**What the exercise asks**. Every entry, start to finish, should be printed verbatim without pictures.

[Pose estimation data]
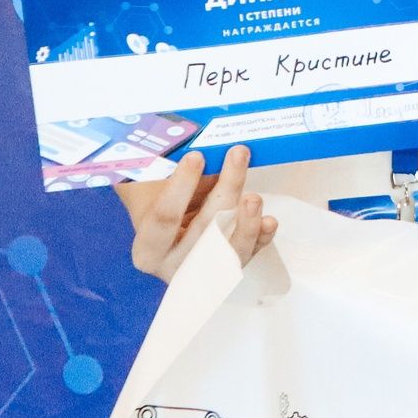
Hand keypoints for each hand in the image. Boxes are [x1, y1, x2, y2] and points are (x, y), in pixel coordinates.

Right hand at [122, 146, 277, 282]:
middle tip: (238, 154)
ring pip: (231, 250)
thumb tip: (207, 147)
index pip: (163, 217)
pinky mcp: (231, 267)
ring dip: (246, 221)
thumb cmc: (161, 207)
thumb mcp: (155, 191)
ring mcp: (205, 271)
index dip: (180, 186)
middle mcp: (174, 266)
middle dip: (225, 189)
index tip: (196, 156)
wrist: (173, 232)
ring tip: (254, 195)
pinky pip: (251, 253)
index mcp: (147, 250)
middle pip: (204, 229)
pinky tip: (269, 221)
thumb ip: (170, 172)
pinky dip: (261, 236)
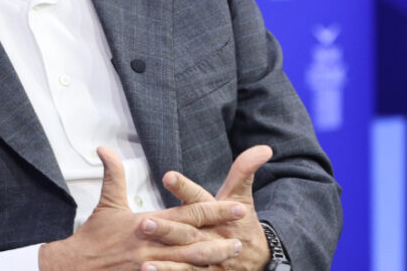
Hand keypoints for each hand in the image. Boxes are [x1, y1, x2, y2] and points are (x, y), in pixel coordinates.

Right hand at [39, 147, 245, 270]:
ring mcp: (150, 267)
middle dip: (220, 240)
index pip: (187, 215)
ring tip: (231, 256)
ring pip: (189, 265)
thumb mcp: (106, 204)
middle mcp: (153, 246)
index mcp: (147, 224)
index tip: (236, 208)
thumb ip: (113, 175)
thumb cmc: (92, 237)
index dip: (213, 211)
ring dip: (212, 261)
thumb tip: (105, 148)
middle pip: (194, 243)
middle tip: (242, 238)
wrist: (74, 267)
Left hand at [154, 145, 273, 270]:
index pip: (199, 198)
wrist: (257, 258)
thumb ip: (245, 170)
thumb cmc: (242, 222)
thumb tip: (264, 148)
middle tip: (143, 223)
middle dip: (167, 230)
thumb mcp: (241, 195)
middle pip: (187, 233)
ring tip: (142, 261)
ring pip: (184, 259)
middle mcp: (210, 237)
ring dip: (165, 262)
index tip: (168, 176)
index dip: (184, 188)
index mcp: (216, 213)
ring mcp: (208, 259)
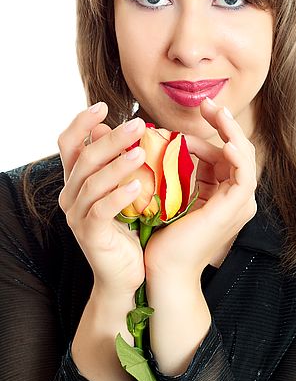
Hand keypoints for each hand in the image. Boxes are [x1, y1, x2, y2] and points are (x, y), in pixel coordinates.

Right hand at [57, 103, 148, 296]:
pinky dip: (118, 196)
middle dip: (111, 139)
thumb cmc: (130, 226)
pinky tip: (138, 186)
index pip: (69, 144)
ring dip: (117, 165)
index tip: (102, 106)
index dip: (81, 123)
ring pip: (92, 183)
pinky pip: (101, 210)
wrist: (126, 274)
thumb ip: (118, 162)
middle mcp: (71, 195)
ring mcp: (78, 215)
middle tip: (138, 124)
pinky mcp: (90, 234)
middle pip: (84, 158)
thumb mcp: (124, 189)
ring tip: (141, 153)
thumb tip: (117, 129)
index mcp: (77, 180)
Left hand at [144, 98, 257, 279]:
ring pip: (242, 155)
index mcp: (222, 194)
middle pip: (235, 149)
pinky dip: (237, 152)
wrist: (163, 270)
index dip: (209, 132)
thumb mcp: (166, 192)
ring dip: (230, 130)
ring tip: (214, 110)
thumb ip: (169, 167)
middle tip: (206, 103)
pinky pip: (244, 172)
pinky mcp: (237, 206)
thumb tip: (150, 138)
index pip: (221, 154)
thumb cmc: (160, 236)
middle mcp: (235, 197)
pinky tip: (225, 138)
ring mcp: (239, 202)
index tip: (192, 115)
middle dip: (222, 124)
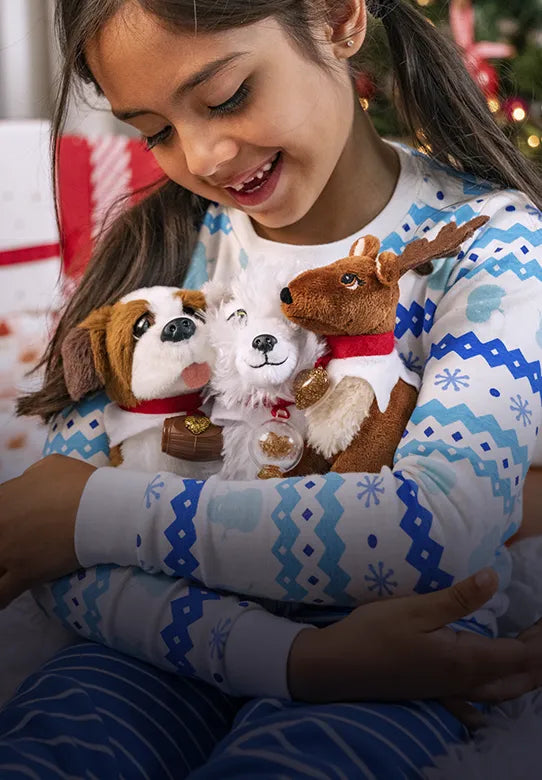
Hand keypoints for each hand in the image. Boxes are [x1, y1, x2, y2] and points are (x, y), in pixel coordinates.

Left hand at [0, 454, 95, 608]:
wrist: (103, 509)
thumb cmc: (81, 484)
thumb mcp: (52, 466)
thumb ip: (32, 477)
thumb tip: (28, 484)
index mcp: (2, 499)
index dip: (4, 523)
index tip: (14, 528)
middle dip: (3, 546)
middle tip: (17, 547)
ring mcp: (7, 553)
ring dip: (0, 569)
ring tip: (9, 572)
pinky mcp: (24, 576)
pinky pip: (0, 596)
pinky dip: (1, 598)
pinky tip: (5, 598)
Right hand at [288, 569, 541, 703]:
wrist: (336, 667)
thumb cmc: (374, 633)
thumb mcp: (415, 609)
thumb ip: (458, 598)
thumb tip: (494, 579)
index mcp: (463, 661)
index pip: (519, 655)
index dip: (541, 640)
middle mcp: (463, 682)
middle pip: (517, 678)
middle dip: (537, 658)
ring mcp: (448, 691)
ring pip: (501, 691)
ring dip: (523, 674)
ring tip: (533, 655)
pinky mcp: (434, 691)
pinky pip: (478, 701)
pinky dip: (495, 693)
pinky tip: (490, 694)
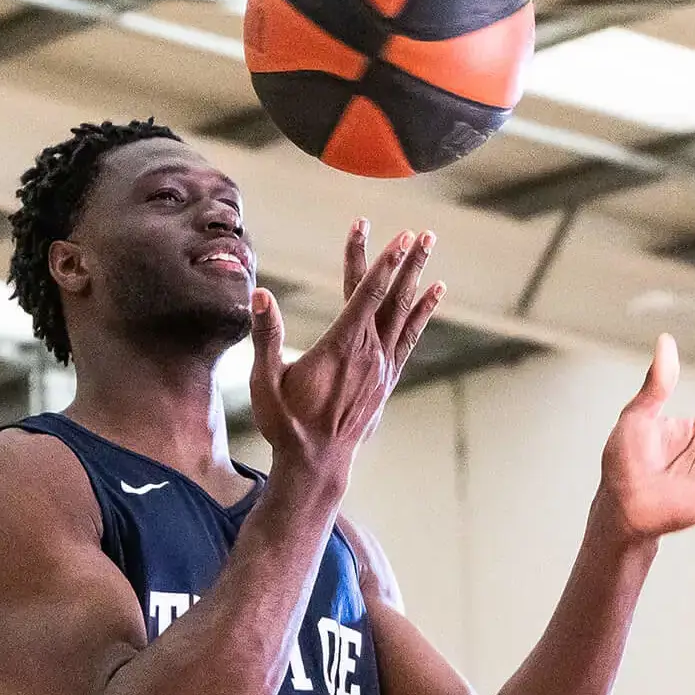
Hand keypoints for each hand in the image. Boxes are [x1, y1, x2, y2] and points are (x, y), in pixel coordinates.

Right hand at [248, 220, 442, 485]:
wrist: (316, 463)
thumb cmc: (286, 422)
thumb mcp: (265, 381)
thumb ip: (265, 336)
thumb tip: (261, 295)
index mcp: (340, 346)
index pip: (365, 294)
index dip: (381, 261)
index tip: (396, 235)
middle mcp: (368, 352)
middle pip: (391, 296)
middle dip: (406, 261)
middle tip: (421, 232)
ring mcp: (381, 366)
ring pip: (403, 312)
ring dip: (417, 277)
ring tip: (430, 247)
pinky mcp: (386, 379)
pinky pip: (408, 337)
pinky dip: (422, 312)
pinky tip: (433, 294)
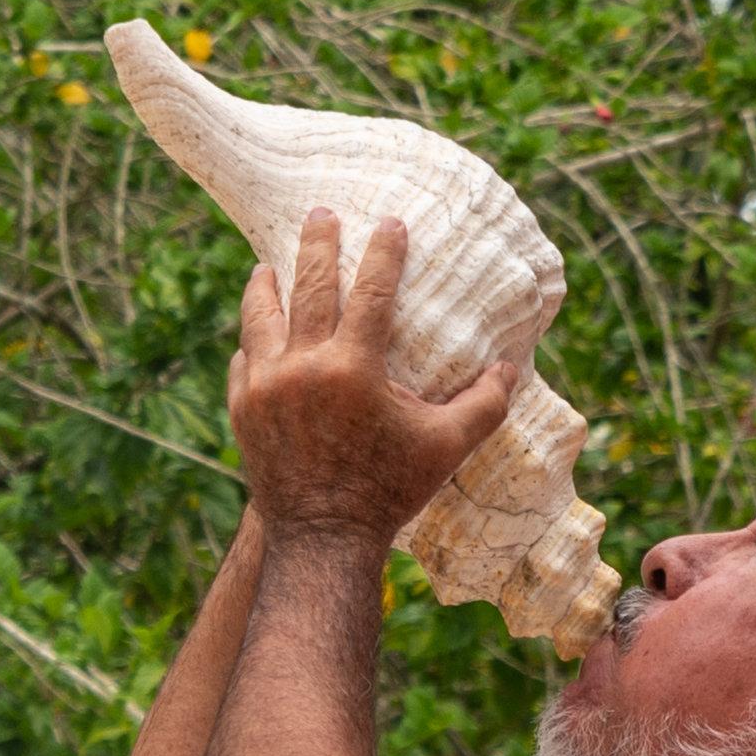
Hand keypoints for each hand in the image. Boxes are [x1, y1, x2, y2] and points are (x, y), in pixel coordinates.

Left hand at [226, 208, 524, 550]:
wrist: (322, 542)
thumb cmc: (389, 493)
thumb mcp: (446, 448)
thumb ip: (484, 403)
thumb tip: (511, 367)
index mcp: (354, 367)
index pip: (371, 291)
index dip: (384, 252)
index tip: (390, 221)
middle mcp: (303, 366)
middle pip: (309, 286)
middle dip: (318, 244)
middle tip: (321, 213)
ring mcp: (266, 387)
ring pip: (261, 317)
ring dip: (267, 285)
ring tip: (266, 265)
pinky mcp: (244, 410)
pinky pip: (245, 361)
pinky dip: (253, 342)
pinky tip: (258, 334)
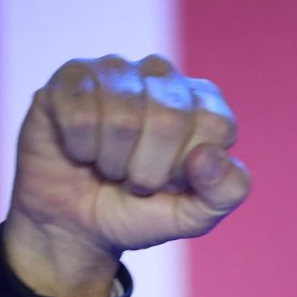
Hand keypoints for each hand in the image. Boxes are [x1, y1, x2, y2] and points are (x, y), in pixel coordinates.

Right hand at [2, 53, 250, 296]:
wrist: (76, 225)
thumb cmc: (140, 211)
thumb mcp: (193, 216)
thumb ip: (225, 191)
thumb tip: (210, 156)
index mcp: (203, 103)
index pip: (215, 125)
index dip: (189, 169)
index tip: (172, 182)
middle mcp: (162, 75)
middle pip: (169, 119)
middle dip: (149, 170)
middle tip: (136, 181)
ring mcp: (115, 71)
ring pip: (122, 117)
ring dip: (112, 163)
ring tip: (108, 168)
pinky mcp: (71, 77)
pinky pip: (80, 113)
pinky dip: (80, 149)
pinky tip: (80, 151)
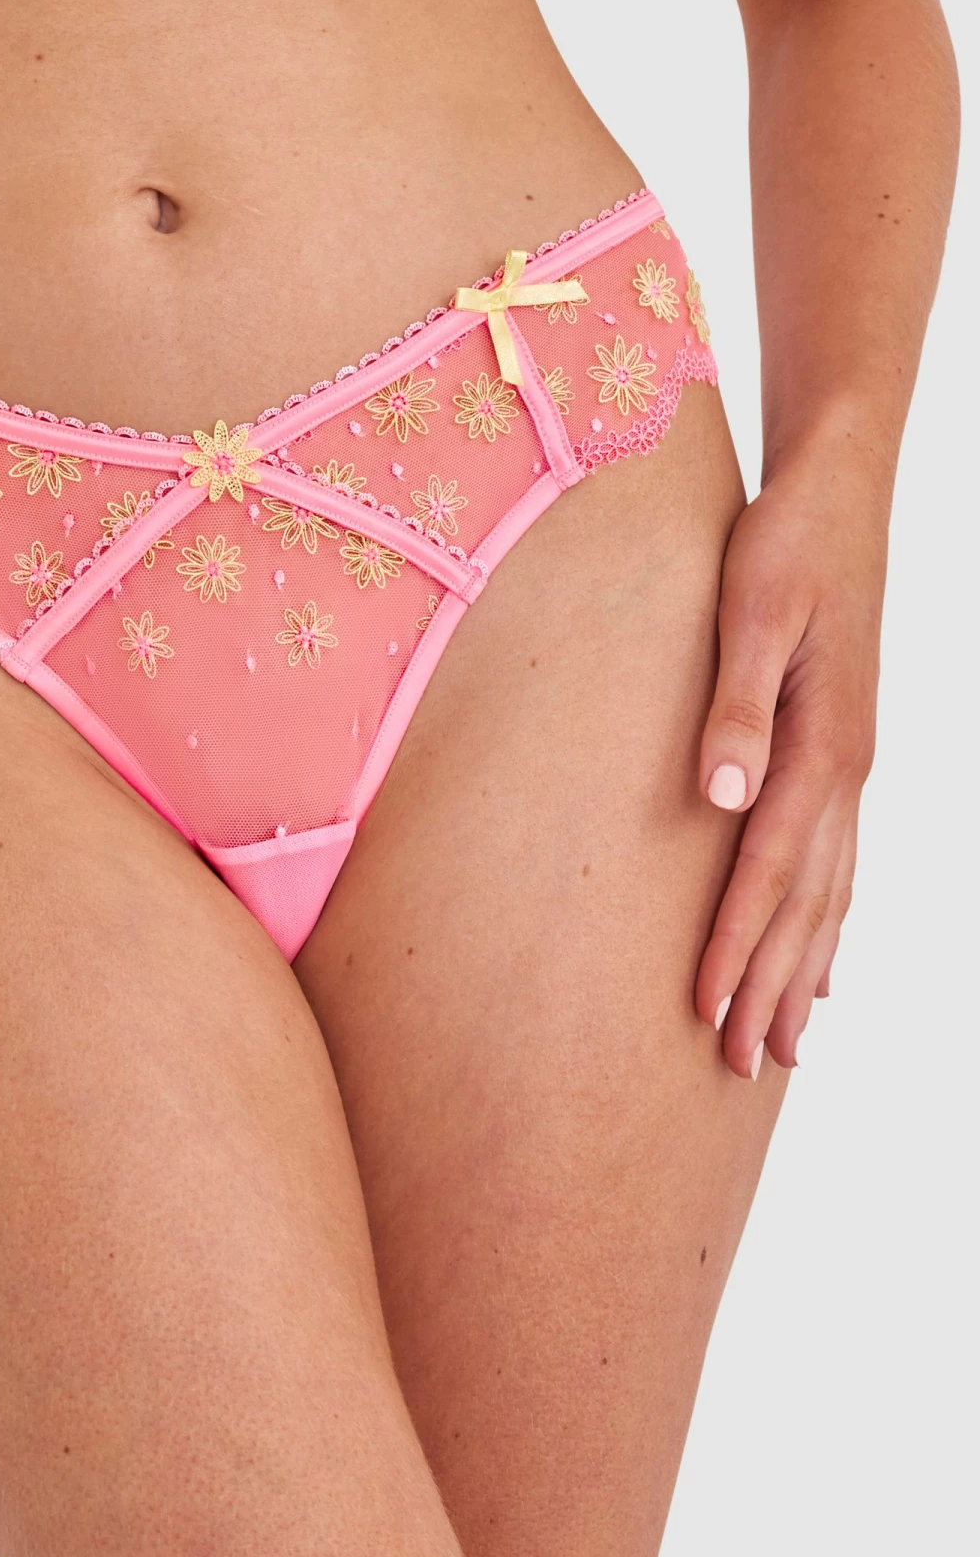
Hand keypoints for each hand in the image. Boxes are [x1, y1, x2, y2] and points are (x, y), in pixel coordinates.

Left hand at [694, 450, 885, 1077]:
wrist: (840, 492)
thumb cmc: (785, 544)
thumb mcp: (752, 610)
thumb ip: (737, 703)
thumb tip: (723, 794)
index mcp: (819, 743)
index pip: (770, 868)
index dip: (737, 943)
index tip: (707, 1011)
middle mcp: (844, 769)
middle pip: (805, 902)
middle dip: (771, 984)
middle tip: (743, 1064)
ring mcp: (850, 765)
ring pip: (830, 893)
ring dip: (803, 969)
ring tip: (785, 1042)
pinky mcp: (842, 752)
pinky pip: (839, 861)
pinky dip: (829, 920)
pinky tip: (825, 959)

**Reply**.
Hand keypoints for each hand in the image. Boxes are [x1, y1, x2, y2] and points are (x, y), in pixel coordinates.

Right hand at [122, 146, 277, 282]:
middle tip: (238, 154)
ring pip: (231, 250)
thumb tip: (207, 147)
index pip: (163, 217)
pinky mcp: (231, 267)
ring dip: (246, 221)
thumb cmc: (161, 207)
thumb mcp: (155, 191)
ring mcp: (205, 271)
index dip: (180, 186)
middle mcp: (174, 266)
middle dip: (225, 189)
index tip: (196, 156)
wrist: (173, 232)
ring tip: (254, 195)
pinky pip: (251, 253)
index mcp: (147, 250)
middle pip: (204, 229)
pinky tip: (269, 221)
thumb ip: (170, 172)
pinky dip: (261, 236)
Hand keypoints for each hand in the image. Boxes are [x1, y1, x2, y2] and points are (x, y), in pixel coordinates.

Right hand at [39, 147, 245, 270]:
ring mcp: (150, 267)
middle dip: (220, 240)
index pip: (187, 215)
ring tip: (231, 256)
ring pip: (189, 265)
thumb mcp: (106, 204)
middle mcp: (153, 246)
index mcp: (147, 224)
index tip: (236, 208)
thumb ip: (113, 175)
thumb cmc: (92, 237)
index dip: (213, 211)
ring dip: (212, 261)
thumb tip: (105, 148)
middle pip: (194, 243)
middle tip: (242, 238)
wrist: (74, 267)
Left hand at [154, 145, 273, 270]:
index pip: (199, 198)
wrist: (257, 258)
thumb ip: (245, 170)
thumb cmc: (242, 222)
thumb tip: (264, 148)
middle tip: (143, 223)
middle dip: (167, 230)
thumb mcp: (241, 195)
middle pip: (187, 233)
ring tip: (142, 261)
ring pip: (184, 259)
middle mcp: (210, 237)
ring dip: (165, 262)
index tip: (168, 176)
index dip: (184, 188)
index mcp: (216, 213)
ring mcp: (208, 259)
Hand keypoints for each hand in the image. Boxes are [x1, y1, x2, y2] and points are (x, y), in pixel coordinates.

Right hand at [57, 103, 148, 296]:
pinky dip: (118, 196)
middle dip: (111, 139)
thumb cmc: (130, 226)
pinky tip: (138, 186)
index pip: (69, 144)
ring dip: (117, 165)
index tip: (102, 106)
index dip: (81, 123)
ring pip: (92, 183)
pinky pip: (101, 210)
wrist: (126, 274)
thumb ip: (118, 162)
middle mcp: (71, 195)
ring mcp: (78, 215)
middle tip: (138, 124)
pinky mcp: (90, 234)
middle pip: (84, 158)
thumb mcp: (124, 189)
ring tip: (141, 153)
thumb tip: (117, 129)
index mcp: (77, 180)
Left hand at [144, 98, 257, 279]:
ring pip: (242, 155)
index mcp: (222, 194)
middle pip: (235, 149)
pinky dip: (237, 152)
wrist: (163, 270)
index dip: (209, 132)
thumb mcp: (166, 192)
ring dip: (230, 130)
ring tip: (214, 110)
thumb ip: (169, 167)
middle tip: (206, 103)
pinky pip: (244, 172)
pinky mcp: (237, 206)
thumb tip: (150, 138)
index pip: (221, 154)
thumb cmc: (160, 236)
middle mcp: (235, 197)
pinky tip: (225, 138)
ring mcp: (239, 202)
index tip: (192, 115)
middle dip: (222, 124)
Hand keypoints for each hand in the image. Boxes are [x1, y1, x2, y2] and points are (x, y), in pixel coordinates.

Left hand at [0, 454, 95, 608]:
wrist: (103, 509)
thumb cmc: (81, 484)
thumb mcp: (52, 466)
thumb ip: (32, 477)
thumb tip: (28, 484)
index mcp: (2, 499)
index dip: (4, 523)
index tip: (14, 528)
middle dip: (3, 546)
middle tip: (17, 547)
ring mcp: (7, 553)
ring dip: (0, 569)
ring tip: (9, 572)
pinky mcp: (24, 576)
pinky pip: (0, 596)
pinky dip: (1, 598)
pinky tip: (5, 598)
Right hand at [288, 569, 541, 703]:
wrist: (336, 667)
thumb cmc: (374, 633)
thumb mcp: (415, 609)
thumb ip: (458, 598)
thumb tip: (494, 579)
index mcp: (463, 661)
index pip: (519, 655)
index dip: (541, 640)
middle mcp: (463, 682)
middle pip: (517, 678)
middle dip: (537, 658)
ring mcp: (448, 691)
ring pip: (501, 691)
ring dip: (523, 674)
ring tip: (533, 655)
pinky mcp: (434, 691)
pinky pip: (478, 701)
pinky dip: (495, 693)
pinky tip: (490, 694)
Hand keypoints for each hand in the image. Boxes are [x1, y1, x2, y2] and points are (x, y), in pixel coordinates.

Right hand at [248, 220, 442, 485]:
wrist: (316, 463)
thumb cmc: (286, 422)
thumb mcp: (265, 381)
thumb ip: (265, 336)
thumb tip: (261, 295)
index mcp: (340, 346)
index pip: (365, 294)
index dip: (381, 261)
index tip: (396, 235)
middle mcp: (368, 352)
middle pip: (391, 296)
middle dip: (406, 261)
middle tip: (421, 232)
ring mcp: (381, 366)
ring pip: (403, 312)
ring dip: (417, 277)
ring tip: (430, 247)
pinky mcp: (386, 379)
pinky pip: (408, 337)
pinky dip: (422, 312)
pinky tip: (433, 294)
Hand keypoints for each hand in the image. Boxes are [x1, y1, x2, y2] and points are (x, y), in pixel coordinates.

Left hand at [226, 208, 524, 550]:
wrist: (322, 542)
thumb cmc: (389, 493)
thumb mcp: (446, 448)
thumb ip: (484, 403)
thumb tip: (511, 367)
index mcp: (354, 367)
index pip: (371, 291)
index dip: (384, 252)
index tip: (390, 221)
middle mcp: (303, 366)
middle pip: (309, 286)
middle dip: (318, 244)
middle tip: (321, 213)
ring mcp: (266, 387)
ring pip: (261, 317)
ring dip: (267, 285)
ring tip: (266, 265)
pinky mcp: (244, 410)
pinky pip: (245, 361)
pinky dip: (253, 342)
pinky tip: (258, 334)
Hand keypoints for each hand in the image. Boxes are [x1, y1, x2, y2] and points are (x, y), in pixel coordinates.

Right hand at [2, 53, 250, 296]:
wrist: (76, 225)
thumb cmc: (140, 211)
thumb mcp: (193, 216)
thumb ip: (225, 191)
thumb tip: (210, 156)
index mcp: (203, 103)
index pip: (215, 125)
index dip: (189, 169)
index tip: (172, 182)
middle mcp: (162, 75)
middle pip: (169, 119)
middle dip: (149, 170)
middle tip: (136, 181)
ring mcp: (115, 71)
ring pip: (122, 117)
ring dip: (112, 163)
ring tip: (108, 168)
pinky mcp: (71, 77)
pinky pip: (80, 113)
pinky dip: (80, 149)
pinky tip: (80, 151)
Hand keypoints for each hand in the image. Boxes are [x1, y1, x2, y2] and points are (x, y), in pixel coordinates.

Left hand at [694, 450, 885, 1077]:
wrist: (840, 492)
thumb cmc: (785, 544)
thumb mcp: (752, 610)
thumb ip: (737, 703)
thumb tip: (723, 794)
index mcp: (819, 743)
index pip: (770, 868)
index dip: (737, 943)
index tip: (707, 1011)
middle mcp: (844, 769)
middle pip: (805, 902)
middle dip: (771, 984)
middle tip: (743, 1064)
ring mcp: (850, 765)
ring pip: (830, 893)
ring dip: (803, 969)
ring tip: (785, 1042)
pinky mcp: (842, 752)
pinky pip: (839, 861)
pinky dip: (829, 920)
pinky tip: (825, 959)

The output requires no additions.